Informatics and members of the ISC Smart Cities Iris Domínguez – Catena Institute (NUP) have designed metrics to quantify demographic biases of data sets used for training artificial intelligence models.
And that is that, as you have explained, artificial intelligence systems have few or misrepresented certain demographic groups, such as women, people over 70 and black people. This may cause artificial intelligence systems formed with these data to act incorrectly and be treated discriminately by certain population groups.
For example, researchers have stated that some curricular filtering systems systematically excluded curricula that seemed female.
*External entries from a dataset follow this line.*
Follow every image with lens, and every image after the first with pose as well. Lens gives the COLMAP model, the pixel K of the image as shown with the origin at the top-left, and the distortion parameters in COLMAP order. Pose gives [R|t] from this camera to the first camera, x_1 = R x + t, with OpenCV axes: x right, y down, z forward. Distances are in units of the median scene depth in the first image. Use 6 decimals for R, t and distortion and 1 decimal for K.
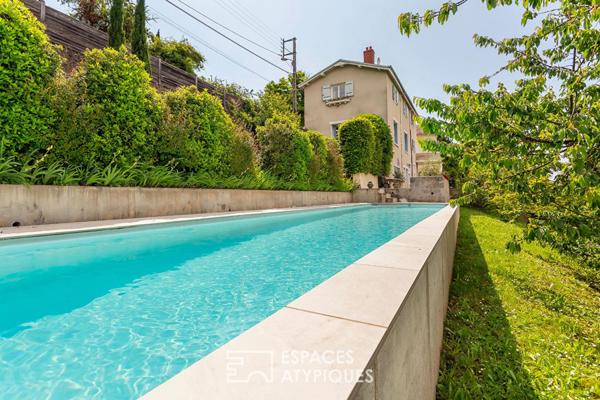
lens RADIAL K [[290.6, 0, 301.8], [0, 290.6, 182.4], [0, 0, 1]] dist [0.004484, 0.001848]
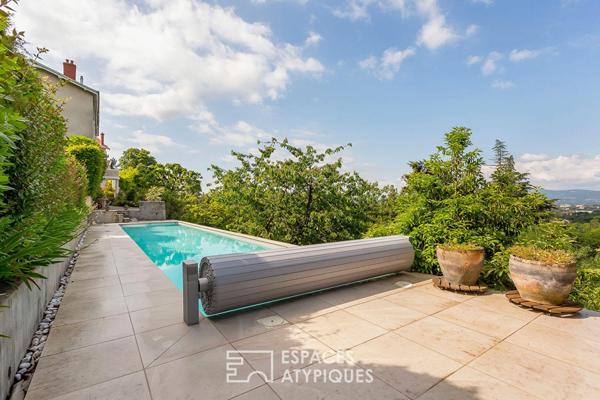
lens RADIAL K [[290.6, 0, 298.9], [0, 290.6, 199.6], [0, 0, 1]] dist [0.004484, 0.001848]
pose [[0.414741, 0.015007, 0.909816, -0.325311], [-0.045425, 0.998959, 0.004230, -0.043812], [-0.908805, -0.043083, 0.414991, -0.106810]]
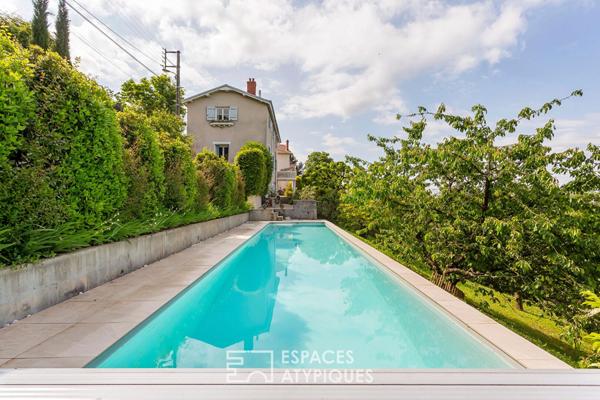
lens RADIAL K [[290.6, 0, 296.1], [0, 290.6, 204.8], [0, 0, 1]] dist [0.004484, 0.001848]
pose [[0.871049, 0.002754, 0.491189, -0.167655], [-0.032179, 0.998156, 0.051469, -0.044512], [-0.490142, -0.060638, 0.869531, -0.083947]]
And in the case of generative artificial intelligence, like the ChatGPT system, you've realized that it associates gender to certain professions, while some racial groups associate it to certain negative characteristics.
The research, published in the journal IEEE Transactions on Pattern Analysis and Machine Intelligence, is based on the automatic knowledge of facial expressions, that is, of the systems that invent in people's photographs what emotions they represent. These systems have important applications in medicine (detection of painful signals in infants), support robotics (especially for the elderly) and audiovisual creation.
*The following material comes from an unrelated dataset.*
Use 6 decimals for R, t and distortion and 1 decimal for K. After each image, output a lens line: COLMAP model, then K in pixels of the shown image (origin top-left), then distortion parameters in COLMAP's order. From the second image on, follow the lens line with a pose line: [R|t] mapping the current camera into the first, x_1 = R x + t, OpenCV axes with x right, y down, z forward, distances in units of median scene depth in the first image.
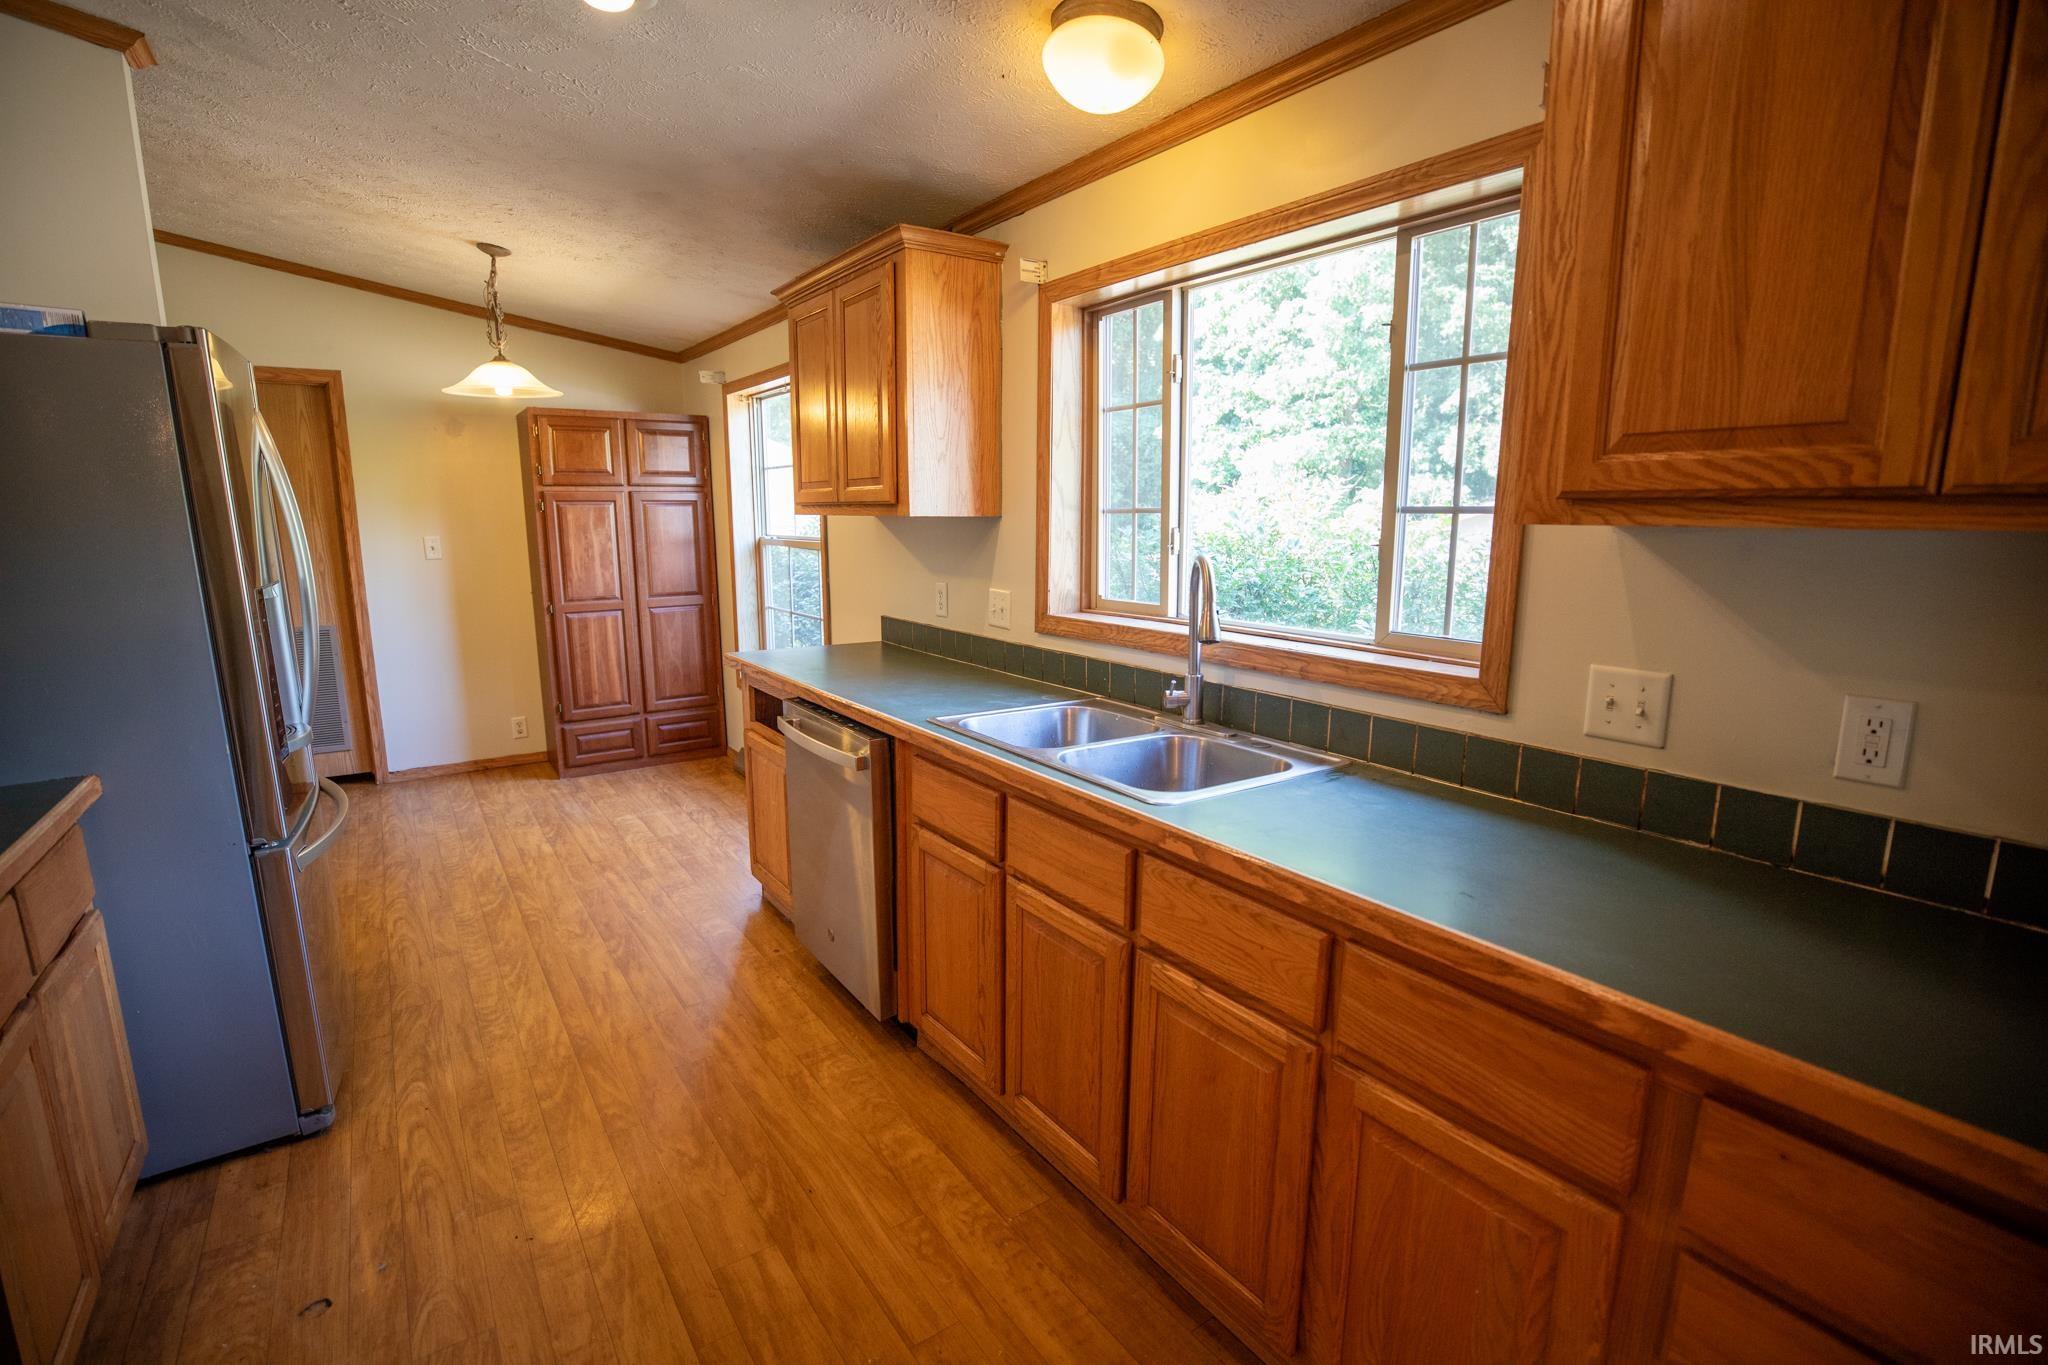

Thus, more than twenty data sets used for training the aforementioned systems have been analyzed. And you've seen that in the datasets, the presence of men and women is usually balanced, but not age and race. In fact, data from white people between the ages of 20 and 30 are much more than from other groups, and consequently, artificial intelligence models can discriminate against people over 70 and rationalized women, among others. These biases are called representation biases.
But it's not the only bias that artificial intelligence systems have. In fact, it is found that the number of happy women in many data groups almost doubles that of men, while the number of angry women almost half. This suggests to the system that a person's gender or sex is related to happiness or anger. They're called stereotypical biases.
In total, 17 metrics have been analyzed to quantify all types of bias, from which we have deduced which are the most adequate to quantitatively measure the biases contained in a data set, a first step to avoid the transfer of bias to artificial intelligence models and minimize its impact.